EXTRACTED DATA:
┌──

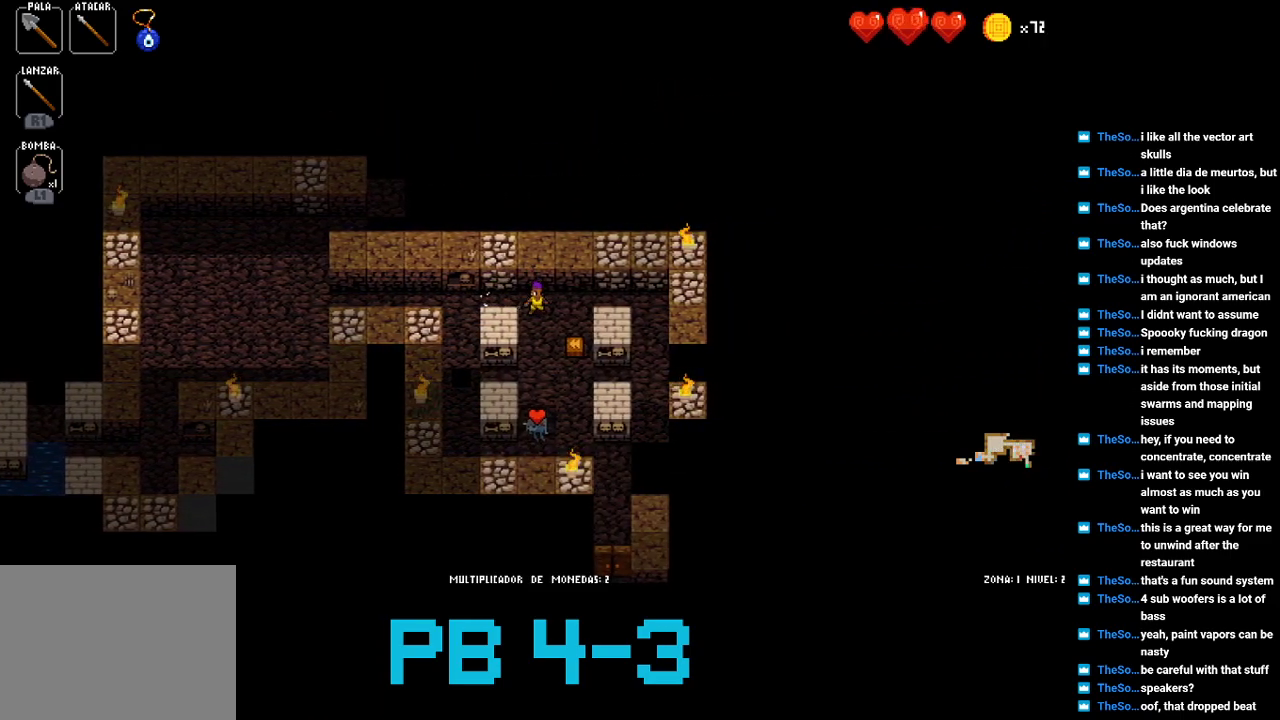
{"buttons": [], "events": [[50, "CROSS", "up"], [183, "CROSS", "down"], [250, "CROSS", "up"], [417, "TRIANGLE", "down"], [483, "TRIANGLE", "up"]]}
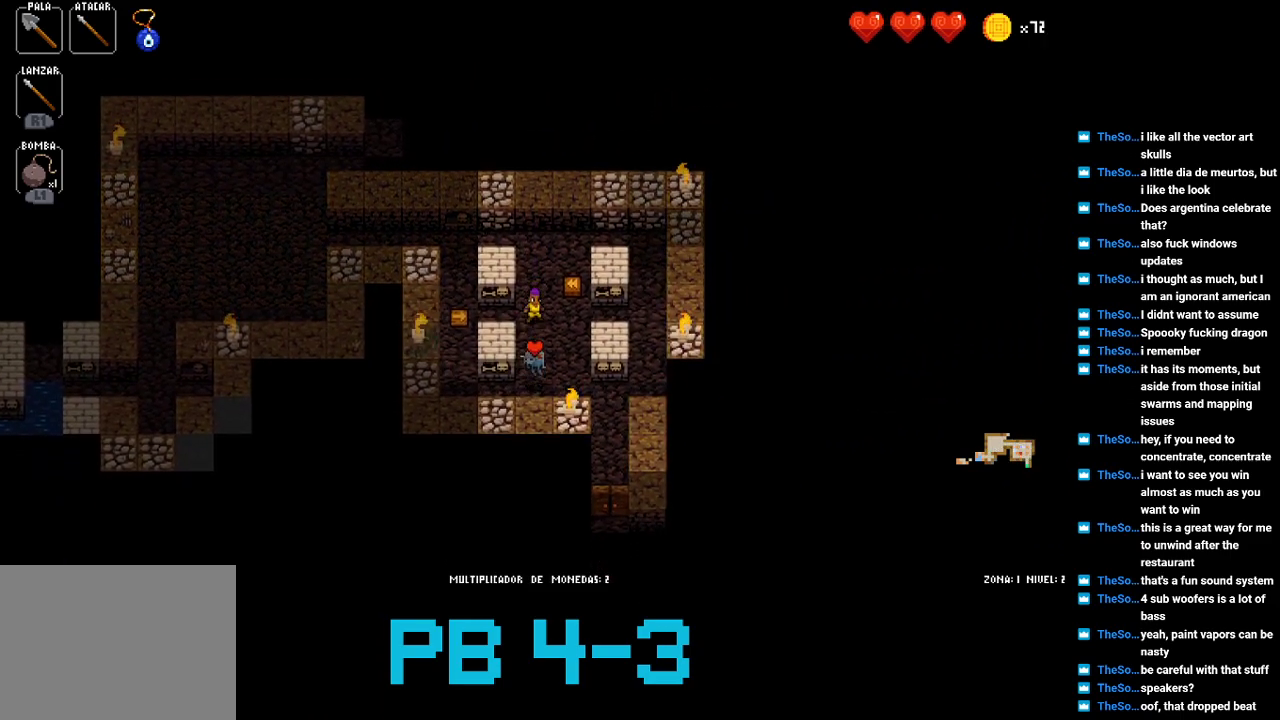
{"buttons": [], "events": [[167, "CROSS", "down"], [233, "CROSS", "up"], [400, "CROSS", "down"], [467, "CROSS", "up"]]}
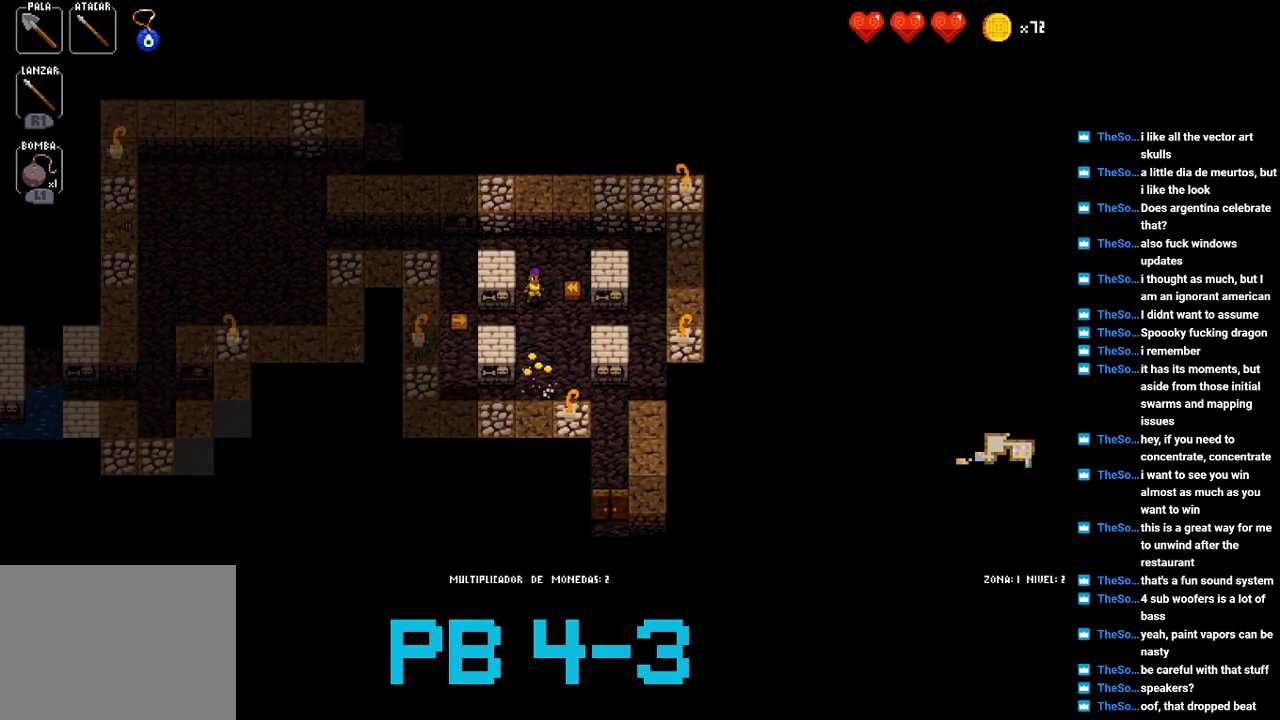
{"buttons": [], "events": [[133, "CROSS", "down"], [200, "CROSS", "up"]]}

└──
┌──

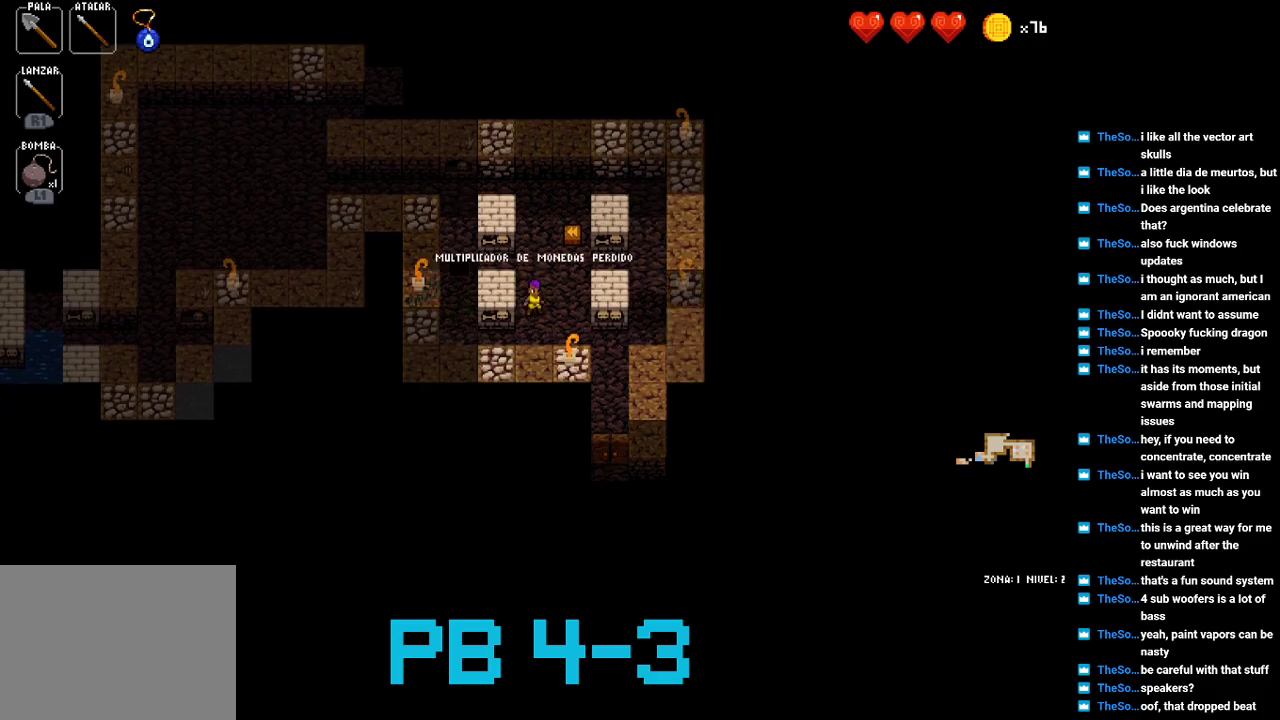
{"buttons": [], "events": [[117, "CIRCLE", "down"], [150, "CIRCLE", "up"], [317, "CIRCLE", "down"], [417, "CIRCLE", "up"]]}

└──
┌──

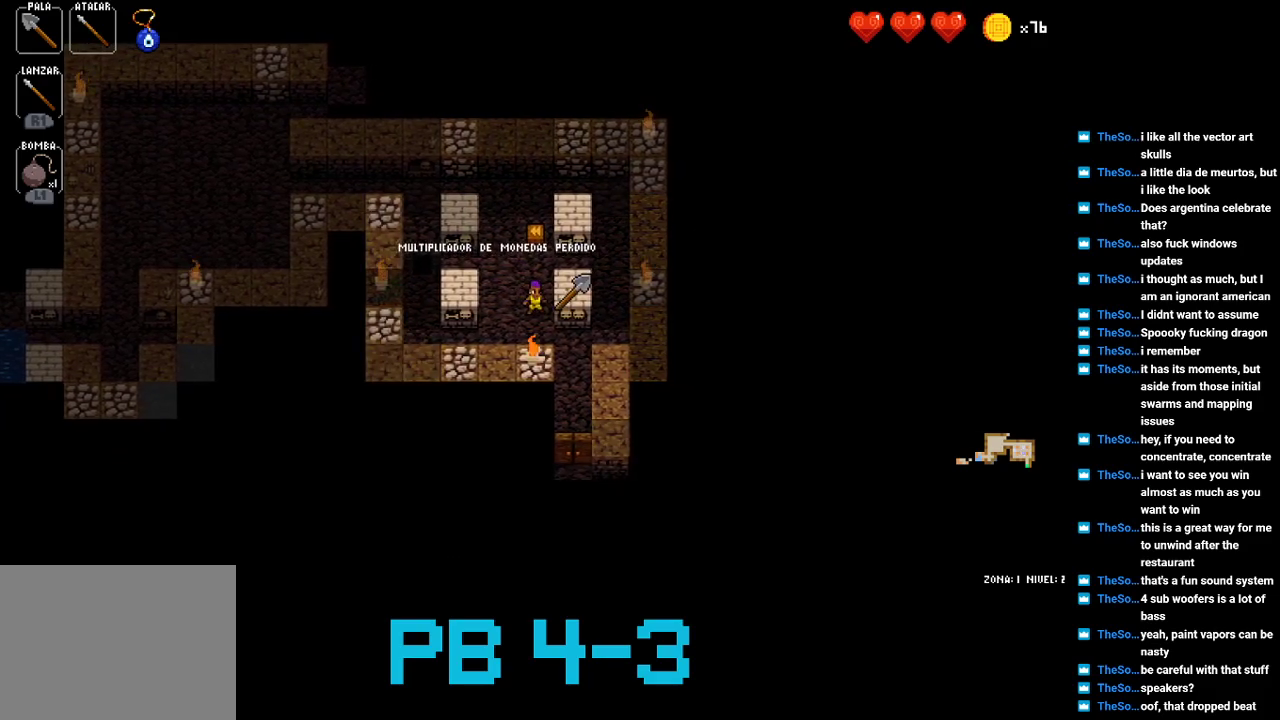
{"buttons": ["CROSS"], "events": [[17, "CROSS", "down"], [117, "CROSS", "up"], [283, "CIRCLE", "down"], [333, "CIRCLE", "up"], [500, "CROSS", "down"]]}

└──

Every line that holds the word "CROSS" should be copied from the records.

TASK RESULT:
{"buttons": [], "events": [[50, "CROSS", "up"], [183, "CROSS", "down"], [250, "CROSS", "up"], [417, "TRIANGLE", "down"], [483, "TRIANGLE", "up"]]}
{"buttons": [], "events": [[167, "CROSS", "down"], [233, "CROSS", "up"], [400, "CROSS", "down"], [467, "CROSS", "up"]]}
{"buttons": [], "events": [[133, "CROSS", "down"], [200, "CROSS", "up"]]}
{"buttons": ["CROSS"], "events": [[17, "CROSS", "down"], [117, "CROSS", "up"], [283, "CIRCLE", "down"], [333, "CIRCLE", "up"], [500, "CROSS", "down"]]}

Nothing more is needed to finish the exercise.